A common misperception requiring correction is that being a right to work state doesn’t outlaw unions – it simply makes it the choice of an employee to join or support a union. Unions do successfully function in Florida, and they do so with the consent of their membership – exactly as they should. This works in both the public and private sectors.

A unique and challenging characteristic of public sector unions is that they are almost entirely funded through the collection of dues coming from the taxpayer-funded salaries of their members. This creates a dynamic in which – directly or indirectly – taxpayers can be funding the operations of an organization with which they fundamentally disagree. This conflict was articulated by no less an authority than Franklin Delano Roosevelt, who called the prospect of government unions striking against taxpayers “unthinkable and intolerable.”

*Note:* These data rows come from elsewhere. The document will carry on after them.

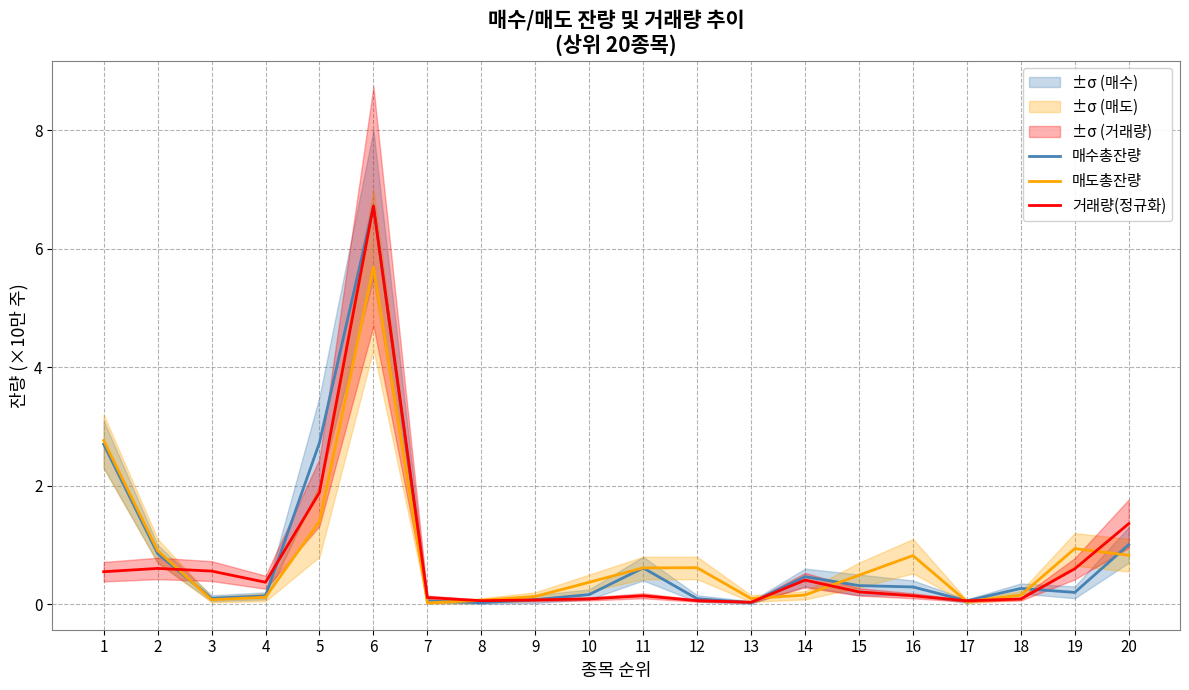

At how many categories does at least one series exceed 4?

1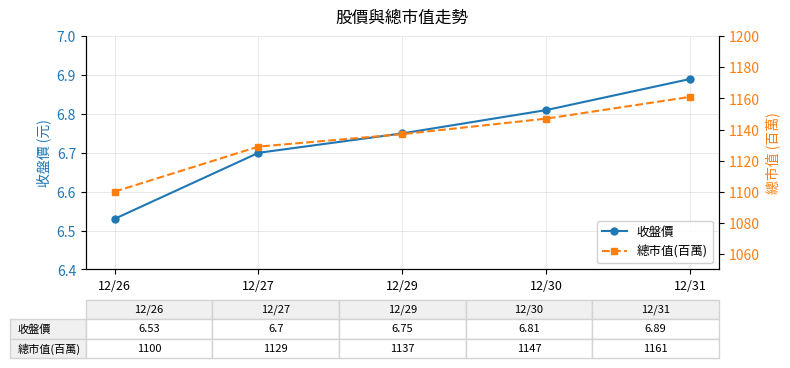

Does the chart display data point markers on the line(s)?

Yes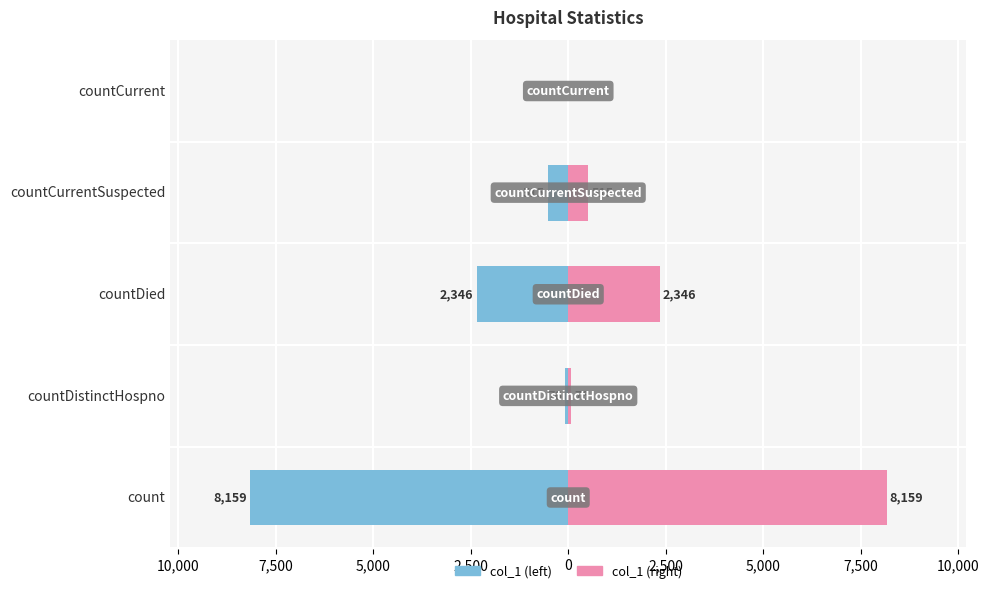

List the series in order of their overall mean, highest first.

col_1 (right), col_1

Nevertheless, public unions do exist both in Florida and around the country. They are some of the most powerful and well-funded political machines we have ever had in our history. They bargain for worker contracts, engage in political activity, campaign for issues, and support candidates and causes. In doing so – they use taxpayer funds to push an agenda often at odds with the taxpayers footing the bill. This is a widely acknowledged and oft-cited debate among policy makers, union advocates, stakeholders, and taxpayers.

As that debate rages on, there exist tactics employed by unions leveraging their collective bargaining agreements that are even more duplicitous, create even deeper conflicts, and waste even more taxpayer dollars. They operate largely outside of the realm of public knowledge, and should be brought to light to ensure that every tax dollar is spent in the sunshine of accountability and transparency.

Each working day, government employees report for work but do not perform governmental duties. Instead, they work for a private enterprise void of any direct public purpose—their public- employee union. Taxpayers, however, are directly responsible for these employees’ compensation – even when they are performing non-public work.

It’s all part of an expensive government subsidy to labor organizations known as union “release time.”